-- Opening Marker --

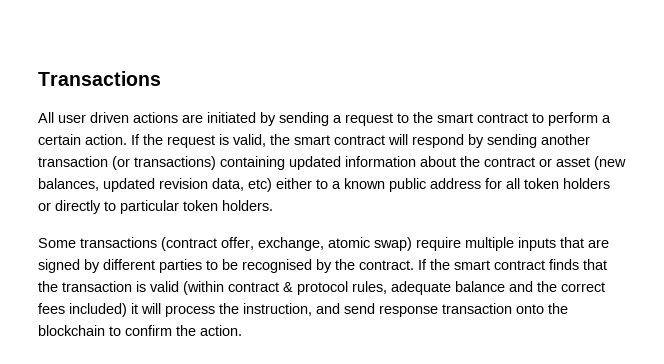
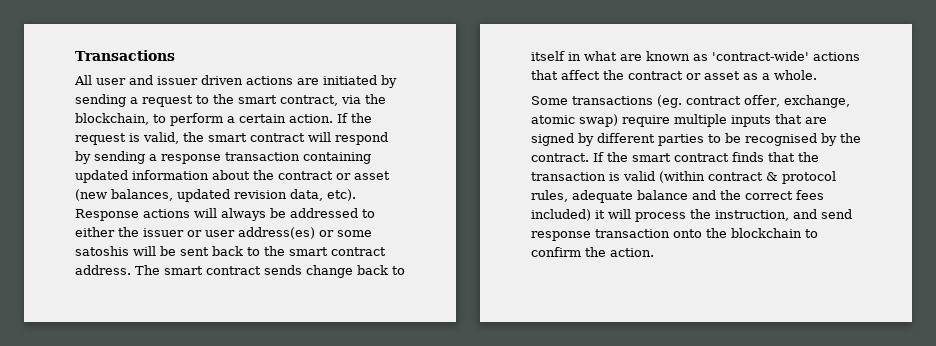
(86, 118) none -> [129,75,198,85] and issuer
[477,113,528,123] contract -> [280,94,386,106] [75,113,149,125] contract, via the blockchain,
[541,134,590,145] [38,156,216,170] another transaction (or transactions) -> [149,152,300,164] a response transaction
[248,178,610,192] [38,200,273,214] etc) either to a known public address for all token holders or directly to particular token holders. -> [327,189,356,201] [75,208,375,221] [75,227,372,239] [75,246,386,256] [75,265,405,278] [531,51,860,61] [531,70,817,80] etc). Response actions will always be addressed to either the issuer or user address(es) or some satoshis will be sent back to the smart contract address. The smart contract sends change back to itself in what are known as 'contract-wide' actions that affect the contract or asset as a whole.
[161,237,217,251] (contract -> [657,95,741,108] (eg. contract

-- Closing Marker --

Working through the records above, copy each line in which "contract" is found.

• Exercise output:
[477,113,528,123] contract -> [280,94,386,106] [75,113,149,125] contract, via the blockchain,
[248,178,610,192] [38,200,273,214] etc) either to a known public address for all token holders or directly to particular token holders. -> [327,189,356,201] [75,208,375,221] [75,227,372,239] [75,246,386,256] [75,265,405,278] [531,51,860,61] [531,70,817,80] etc). Response actions will always be addressed to either the issuer or user address(es) or some satoshis will be sent back to the smart contract address. The smart contract sends change back to itself in what are known as 'contract-wide' actions that affect the contract or asset as a whole.
[161,237,217,251] (contract -> [657,95,741,108] (eg. contract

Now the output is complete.